What temperature should I set my thermostat to in the summer?
For most GTA homes, **24-26 degrees Celsius** while you're home is a comfortable, efficient range. Each degree cooler typically adds roughly 3-5 percent to your cooling cost. Bump the setpoint up by 2-3 degrees when you're out or asleep — a smart or programmable thermostat handles this automatically and is one of the lowest-effort ways to trim a hydro bill.
Does closing vents in unused rooms save money?
No — and it can actually cost more.

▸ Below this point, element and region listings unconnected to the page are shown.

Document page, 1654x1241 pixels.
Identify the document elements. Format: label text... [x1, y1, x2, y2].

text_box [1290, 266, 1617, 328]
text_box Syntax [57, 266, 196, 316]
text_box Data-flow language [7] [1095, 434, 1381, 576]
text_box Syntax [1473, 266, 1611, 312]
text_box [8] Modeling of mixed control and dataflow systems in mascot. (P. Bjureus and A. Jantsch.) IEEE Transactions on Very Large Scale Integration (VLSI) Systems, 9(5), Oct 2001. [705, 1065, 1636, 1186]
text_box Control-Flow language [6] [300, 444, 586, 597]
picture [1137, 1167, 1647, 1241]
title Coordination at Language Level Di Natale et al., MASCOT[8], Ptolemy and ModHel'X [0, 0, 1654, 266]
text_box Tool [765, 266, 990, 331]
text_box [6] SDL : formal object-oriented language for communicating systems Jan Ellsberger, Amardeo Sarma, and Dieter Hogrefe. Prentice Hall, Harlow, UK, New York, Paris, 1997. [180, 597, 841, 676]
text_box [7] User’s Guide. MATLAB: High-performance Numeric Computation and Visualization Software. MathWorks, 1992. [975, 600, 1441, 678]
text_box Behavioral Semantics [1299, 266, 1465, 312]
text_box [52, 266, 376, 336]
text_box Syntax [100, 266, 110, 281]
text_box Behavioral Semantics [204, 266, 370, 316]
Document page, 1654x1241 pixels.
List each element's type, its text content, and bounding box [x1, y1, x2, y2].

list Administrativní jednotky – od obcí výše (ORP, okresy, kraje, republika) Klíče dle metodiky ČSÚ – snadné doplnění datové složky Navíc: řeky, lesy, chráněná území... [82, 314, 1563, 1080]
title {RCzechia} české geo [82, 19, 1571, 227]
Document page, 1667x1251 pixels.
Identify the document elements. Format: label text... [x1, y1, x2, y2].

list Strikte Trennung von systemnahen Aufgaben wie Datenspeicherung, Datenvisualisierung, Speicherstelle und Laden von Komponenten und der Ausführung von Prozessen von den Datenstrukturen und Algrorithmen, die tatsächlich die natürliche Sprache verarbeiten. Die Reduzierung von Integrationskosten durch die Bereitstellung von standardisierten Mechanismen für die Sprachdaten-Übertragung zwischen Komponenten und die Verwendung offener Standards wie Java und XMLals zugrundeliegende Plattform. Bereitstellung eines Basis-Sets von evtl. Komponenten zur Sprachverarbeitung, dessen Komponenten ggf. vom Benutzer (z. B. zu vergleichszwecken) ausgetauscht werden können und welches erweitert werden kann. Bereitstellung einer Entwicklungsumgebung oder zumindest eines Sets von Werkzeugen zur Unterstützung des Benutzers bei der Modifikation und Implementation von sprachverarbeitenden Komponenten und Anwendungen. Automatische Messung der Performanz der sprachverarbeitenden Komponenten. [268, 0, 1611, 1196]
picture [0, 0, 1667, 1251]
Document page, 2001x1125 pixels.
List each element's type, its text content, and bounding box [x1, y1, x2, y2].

Modern AC systems are sized and balanced for the whole house. Closing supply registers raises duct pressure, which can stress the blower, push conditioned air through leaks, and reduce overall efficiency. If certain rooms are wasting cooling, the fix is usually duct balancing or zoning, not blocking vents.
Is it cheaper to leave the AC on all day or turn it off?
For most GTA homes, setting back the thermostat by a few degrees while you're out beats turning the system off entirely. Letting the house get very hot means your AC works at full tilt for hours to recover, and humidity climbs. A modest setback — say from 23 to 26 — captures most of the savings without the long recovery period.
When is Ontario electricity cheapest in summer?
Under Time-of-Use pricing, off-peak hours are typically evenings, overnight, and weekends, while mid-day on summer weekdays is on-peak and most expensive. Pre-cooling the home a degree or two during off-peak hours and easing back during on-peak windows can shave real dollars off a July or August bill without sacrificing comfort.